Sélectionner une page

Isaac de Benserade — Celui qui faisait danser le Roi

Isaac de Benserade — Celui qui faisait danser le Roi

1613 — 1691

Un de ces médecins qui font tant de visites,
Au malade gisant disoit toujours : Tant mieux,
Et le malade fait à ce style ennuyeux,
Disoit : Mes héritiers pensent comme vous dites.

Un de ces médecins

Il y a des métiers qui n’existent plus. Le sien était d’écrire les vers que les danseurs des ballets de cour récitaient avant de danser — et comme le premier danseur était Louis XIV en personne, cela demandait un tact considérable.

Pendant vingt ans, de 1651 à 1670, c’est lui qui a fourni ces vers. Il expliquait au Roi de France, en quatrains, ce que signifiait le rôle de Soleil qu’il allait interpréter. Personne d’autre n’a jamais eu ce poste, avant ni après.

Job contre Uranie

En 1649, tandis que la Fronde ensanglante Paris, la ville se déchire sur une autre question : lequel vaut mieux, le sonnet de Job par Benserade ou le sonnet d’Uranie par Voiture ? On se range en deux partis, les Jobelins et les Uranistes. La Grande Mademoiselle prend position. Corneille arbitre.

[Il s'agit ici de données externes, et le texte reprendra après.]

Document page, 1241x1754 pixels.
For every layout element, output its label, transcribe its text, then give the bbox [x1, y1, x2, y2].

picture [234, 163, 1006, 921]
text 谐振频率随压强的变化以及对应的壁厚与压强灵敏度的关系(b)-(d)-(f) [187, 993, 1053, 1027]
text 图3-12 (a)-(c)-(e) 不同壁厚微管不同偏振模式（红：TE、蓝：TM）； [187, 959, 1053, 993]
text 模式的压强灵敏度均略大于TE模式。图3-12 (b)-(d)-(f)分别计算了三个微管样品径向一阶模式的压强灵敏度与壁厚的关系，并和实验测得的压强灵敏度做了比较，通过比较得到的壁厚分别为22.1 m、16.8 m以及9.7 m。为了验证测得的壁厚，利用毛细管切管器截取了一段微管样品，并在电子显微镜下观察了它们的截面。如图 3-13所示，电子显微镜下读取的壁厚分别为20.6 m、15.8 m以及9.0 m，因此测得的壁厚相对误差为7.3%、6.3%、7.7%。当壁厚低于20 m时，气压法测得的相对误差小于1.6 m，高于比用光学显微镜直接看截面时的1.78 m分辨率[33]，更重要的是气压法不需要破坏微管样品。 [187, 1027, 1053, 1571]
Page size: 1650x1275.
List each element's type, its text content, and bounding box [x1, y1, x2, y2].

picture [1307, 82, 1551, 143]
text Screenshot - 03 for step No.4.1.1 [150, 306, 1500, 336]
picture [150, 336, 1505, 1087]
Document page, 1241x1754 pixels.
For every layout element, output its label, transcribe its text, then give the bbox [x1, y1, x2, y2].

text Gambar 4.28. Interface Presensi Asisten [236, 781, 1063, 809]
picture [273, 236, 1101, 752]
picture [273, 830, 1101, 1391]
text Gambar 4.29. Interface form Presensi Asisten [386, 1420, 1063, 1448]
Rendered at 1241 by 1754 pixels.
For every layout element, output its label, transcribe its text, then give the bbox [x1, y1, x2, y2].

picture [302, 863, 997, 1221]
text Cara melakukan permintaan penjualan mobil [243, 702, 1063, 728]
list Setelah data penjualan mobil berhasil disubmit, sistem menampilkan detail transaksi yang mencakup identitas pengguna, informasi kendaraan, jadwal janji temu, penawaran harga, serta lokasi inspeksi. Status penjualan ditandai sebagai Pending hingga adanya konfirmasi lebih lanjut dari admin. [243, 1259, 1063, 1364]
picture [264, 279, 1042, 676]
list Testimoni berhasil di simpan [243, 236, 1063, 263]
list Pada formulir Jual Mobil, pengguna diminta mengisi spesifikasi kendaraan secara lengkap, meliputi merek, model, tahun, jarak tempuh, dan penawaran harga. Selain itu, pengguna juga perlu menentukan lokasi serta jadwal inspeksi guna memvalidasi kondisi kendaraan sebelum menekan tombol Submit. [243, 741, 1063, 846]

Cela paraît futile et ça l’était. Mais c’est ainsi qu’une société décide de ce qui est beau, et il faut bien reconnaître qu’elle y mettait de l’ardeur.

L’art du peu

Sa vraie force est ailleurs, dans le quatrain et le madrigal — quatre vers, une pointe, on s’en va. Le médecin qui dit « tant mieux » au mourant, et le mourant qui répond que ses héritiers pensent comme lui : c’est réglé en quatre lignes, et c’est parfait.

Il a poussé cet art jusqu’au bout en versifiant les Fables d’Ésope en quatrains — un tour de force que La Fontaine, qui prenait ses aises, n’a jamais tenté.

Le prix de la faveur

Académie française en 1674, une pension, une maison à Gentilly qu’il décrit avec contentement. Puis la mode passe, les ballets de cour cessent, et l’homme le plus spirituel de Versailles devient un vieux monsieur qu’on cite encore par politesse.

Il est mort en 1691, d’une opération de la pierre qui a mal tourné. Le siècle qui l’avait porté avait dix ans de moins que lui.

Choix de textes

Pour le lire

Ballets de cour (1651-1670) — les vers dits par les danseurs, dont le Roi.

Fables d’Ésope en quatrains (1678) — l’exercice impossible, tenu jusqu’au bout.

Poésies — quatrains, madrigaux, épigrammes, épitaphes.

Académie française, 1674. Aucune édition courante à ce jour.